Extracted data
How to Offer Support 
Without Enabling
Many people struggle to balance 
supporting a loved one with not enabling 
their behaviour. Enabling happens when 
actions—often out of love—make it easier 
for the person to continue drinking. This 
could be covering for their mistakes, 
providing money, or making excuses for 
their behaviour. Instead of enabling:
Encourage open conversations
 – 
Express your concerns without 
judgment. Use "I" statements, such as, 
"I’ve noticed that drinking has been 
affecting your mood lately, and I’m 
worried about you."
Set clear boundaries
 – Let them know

--

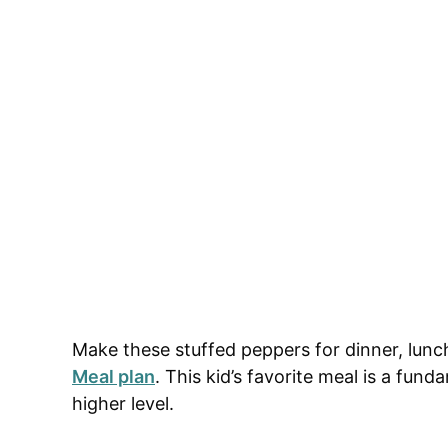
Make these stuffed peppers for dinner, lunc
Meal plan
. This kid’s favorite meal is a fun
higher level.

Exercise brief
Search the records above for the string "your". Report each line that has it.

Written answer
Express your concerns without 
affecting your mood lately, and I’m 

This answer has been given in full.